Data excerpts:
--------------------------------------------------
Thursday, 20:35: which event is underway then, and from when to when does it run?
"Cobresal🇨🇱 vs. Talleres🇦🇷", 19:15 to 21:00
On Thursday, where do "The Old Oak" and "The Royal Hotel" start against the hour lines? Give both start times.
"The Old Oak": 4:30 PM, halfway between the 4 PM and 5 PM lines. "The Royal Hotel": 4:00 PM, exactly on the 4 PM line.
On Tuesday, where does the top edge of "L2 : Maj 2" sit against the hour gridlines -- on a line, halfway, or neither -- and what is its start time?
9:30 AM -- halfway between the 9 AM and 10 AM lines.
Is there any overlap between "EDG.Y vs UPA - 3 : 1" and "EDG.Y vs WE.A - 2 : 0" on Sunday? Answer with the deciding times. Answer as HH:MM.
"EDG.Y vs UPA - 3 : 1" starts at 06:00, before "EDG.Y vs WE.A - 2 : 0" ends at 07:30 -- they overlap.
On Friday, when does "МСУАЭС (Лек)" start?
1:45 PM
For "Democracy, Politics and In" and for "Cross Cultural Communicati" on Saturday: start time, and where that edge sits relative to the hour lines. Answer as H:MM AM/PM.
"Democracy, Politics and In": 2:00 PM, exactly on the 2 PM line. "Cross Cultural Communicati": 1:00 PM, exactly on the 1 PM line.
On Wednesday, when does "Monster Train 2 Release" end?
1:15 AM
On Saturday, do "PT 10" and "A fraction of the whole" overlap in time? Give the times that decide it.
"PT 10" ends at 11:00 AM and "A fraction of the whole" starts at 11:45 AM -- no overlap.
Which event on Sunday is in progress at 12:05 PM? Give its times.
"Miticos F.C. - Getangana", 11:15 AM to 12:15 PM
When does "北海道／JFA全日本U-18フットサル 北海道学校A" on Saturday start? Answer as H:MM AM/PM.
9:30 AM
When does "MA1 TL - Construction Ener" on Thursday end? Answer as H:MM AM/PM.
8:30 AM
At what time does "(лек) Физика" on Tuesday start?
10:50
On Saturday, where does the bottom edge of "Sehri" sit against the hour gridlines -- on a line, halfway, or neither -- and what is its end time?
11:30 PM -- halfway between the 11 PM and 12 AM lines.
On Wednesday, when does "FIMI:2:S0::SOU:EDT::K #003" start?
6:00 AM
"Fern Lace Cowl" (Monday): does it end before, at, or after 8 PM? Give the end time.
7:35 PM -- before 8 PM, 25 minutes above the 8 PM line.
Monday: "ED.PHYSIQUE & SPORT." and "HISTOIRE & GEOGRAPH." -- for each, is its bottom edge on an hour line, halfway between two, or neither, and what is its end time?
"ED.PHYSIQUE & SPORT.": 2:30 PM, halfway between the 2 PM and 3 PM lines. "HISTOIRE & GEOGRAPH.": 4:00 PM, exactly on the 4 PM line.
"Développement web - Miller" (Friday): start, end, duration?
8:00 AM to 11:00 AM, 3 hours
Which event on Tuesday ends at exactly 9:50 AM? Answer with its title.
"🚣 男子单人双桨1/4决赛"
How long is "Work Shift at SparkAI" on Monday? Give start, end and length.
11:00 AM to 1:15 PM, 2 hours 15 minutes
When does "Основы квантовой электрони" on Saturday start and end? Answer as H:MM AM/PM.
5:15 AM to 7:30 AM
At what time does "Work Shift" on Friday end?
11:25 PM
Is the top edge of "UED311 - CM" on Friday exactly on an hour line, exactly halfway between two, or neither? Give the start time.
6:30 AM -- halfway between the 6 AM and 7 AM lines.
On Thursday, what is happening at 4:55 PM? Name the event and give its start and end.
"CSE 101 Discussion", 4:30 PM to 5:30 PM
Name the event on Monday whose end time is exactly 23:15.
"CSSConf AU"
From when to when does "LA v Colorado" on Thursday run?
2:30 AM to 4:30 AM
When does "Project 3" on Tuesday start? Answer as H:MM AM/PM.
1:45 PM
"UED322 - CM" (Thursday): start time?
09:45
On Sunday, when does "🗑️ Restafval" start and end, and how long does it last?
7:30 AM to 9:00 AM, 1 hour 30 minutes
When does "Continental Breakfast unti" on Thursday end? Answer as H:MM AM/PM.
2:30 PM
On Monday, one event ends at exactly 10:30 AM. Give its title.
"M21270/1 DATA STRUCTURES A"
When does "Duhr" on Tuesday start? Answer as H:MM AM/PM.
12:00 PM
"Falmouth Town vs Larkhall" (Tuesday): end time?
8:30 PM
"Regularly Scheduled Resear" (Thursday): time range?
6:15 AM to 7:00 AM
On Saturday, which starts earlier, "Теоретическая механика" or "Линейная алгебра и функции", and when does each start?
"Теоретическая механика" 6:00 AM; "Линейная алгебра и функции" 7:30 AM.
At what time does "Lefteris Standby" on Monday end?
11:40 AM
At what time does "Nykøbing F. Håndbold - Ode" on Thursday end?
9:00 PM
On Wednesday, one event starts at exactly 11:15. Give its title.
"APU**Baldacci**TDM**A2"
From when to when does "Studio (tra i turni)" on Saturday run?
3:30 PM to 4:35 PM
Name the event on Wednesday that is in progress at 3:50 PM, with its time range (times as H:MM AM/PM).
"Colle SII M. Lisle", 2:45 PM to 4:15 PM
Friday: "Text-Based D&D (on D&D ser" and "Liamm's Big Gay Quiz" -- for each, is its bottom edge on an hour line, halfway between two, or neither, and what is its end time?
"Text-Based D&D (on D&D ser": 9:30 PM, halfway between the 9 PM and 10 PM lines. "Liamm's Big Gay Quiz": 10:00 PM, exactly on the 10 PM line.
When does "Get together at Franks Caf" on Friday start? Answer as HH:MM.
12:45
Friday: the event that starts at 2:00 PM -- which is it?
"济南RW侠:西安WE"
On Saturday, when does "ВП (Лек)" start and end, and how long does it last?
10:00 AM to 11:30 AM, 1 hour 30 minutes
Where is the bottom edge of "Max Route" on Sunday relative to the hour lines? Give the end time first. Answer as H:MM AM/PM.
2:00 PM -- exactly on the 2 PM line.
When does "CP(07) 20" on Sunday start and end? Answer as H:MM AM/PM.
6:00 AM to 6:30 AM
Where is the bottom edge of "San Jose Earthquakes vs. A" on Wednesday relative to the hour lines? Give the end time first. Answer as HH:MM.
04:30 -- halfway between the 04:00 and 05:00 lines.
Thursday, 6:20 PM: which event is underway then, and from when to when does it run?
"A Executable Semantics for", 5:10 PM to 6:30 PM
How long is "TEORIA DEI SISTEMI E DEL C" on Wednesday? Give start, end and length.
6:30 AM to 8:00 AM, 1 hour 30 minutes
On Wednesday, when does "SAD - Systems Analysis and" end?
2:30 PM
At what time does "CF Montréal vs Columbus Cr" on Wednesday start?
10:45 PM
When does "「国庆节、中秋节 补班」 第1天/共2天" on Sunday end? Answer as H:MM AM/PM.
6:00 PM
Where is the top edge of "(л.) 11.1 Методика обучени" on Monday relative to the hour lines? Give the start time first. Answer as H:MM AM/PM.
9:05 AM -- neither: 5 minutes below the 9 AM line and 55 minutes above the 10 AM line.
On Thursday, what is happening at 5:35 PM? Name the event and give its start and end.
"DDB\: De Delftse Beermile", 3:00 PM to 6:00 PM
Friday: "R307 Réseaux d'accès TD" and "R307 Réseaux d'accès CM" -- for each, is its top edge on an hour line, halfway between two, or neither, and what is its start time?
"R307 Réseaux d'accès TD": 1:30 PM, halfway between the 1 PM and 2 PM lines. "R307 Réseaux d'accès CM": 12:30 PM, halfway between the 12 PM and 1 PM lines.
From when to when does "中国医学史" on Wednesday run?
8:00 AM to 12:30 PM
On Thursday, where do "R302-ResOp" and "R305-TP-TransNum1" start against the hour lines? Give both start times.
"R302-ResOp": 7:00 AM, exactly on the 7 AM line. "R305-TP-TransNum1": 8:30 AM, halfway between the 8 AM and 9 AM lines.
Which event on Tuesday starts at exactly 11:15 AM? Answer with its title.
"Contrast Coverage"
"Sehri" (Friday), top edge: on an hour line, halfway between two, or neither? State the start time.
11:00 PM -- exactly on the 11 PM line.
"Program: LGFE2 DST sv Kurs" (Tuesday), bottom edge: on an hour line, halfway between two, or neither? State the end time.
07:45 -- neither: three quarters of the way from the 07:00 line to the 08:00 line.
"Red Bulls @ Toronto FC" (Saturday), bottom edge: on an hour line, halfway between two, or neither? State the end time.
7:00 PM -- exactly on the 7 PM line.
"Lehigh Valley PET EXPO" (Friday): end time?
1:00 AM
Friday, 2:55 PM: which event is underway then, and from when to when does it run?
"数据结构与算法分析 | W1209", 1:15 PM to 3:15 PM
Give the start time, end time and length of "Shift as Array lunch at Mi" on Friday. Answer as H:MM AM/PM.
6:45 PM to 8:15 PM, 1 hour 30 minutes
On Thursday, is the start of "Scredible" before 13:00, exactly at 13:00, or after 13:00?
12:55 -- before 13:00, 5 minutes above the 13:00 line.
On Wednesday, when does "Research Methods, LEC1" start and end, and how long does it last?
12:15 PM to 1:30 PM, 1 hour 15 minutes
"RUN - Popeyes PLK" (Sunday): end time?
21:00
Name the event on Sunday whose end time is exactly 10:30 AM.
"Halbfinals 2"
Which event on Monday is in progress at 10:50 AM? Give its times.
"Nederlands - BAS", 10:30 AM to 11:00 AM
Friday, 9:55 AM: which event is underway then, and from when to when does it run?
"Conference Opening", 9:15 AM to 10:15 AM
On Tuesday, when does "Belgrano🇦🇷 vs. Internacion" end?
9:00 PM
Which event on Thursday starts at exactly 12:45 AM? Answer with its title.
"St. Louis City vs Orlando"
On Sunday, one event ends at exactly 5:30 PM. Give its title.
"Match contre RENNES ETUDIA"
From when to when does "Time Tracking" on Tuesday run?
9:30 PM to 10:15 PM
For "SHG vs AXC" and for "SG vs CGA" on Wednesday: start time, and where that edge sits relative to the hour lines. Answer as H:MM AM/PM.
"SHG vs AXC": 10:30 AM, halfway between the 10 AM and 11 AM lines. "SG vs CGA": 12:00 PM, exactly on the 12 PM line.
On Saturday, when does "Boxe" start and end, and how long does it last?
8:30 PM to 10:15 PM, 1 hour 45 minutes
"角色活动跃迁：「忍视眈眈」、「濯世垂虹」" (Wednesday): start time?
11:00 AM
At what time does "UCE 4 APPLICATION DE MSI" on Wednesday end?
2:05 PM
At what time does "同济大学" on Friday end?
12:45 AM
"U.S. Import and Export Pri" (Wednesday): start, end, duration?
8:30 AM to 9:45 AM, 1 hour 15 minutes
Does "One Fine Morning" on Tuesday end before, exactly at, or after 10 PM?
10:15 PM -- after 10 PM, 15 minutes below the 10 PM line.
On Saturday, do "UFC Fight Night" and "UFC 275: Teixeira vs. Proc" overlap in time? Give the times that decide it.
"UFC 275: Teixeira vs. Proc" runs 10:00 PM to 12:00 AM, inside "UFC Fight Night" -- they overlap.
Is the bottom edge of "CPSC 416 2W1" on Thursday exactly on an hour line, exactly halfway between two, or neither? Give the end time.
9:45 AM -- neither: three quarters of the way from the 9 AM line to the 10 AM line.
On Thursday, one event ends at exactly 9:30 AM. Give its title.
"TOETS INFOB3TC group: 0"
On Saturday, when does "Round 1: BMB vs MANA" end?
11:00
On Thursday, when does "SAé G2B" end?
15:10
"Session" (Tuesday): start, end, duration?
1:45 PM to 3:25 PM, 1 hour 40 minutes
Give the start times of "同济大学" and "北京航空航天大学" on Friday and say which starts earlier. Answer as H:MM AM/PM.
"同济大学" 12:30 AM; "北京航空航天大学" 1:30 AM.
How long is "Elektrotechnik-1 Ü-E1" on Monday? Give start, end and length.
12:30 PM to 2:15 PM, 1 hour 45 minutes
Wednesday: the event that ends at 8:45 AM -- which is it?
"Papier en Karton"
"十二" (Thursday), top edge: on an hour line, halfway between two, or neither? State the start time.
--------------------------------------------------
Can you reproduce the lines starting with the line with "on Tuesday run?" and going on through the line with "9:30 PM to 10:15 PM", updated so that "Time Tracking" becomes "Focus Block" and nothing else changes?

From when to when does "Focus Block" on Tuesday run?
9:30 PM to 10:15 PM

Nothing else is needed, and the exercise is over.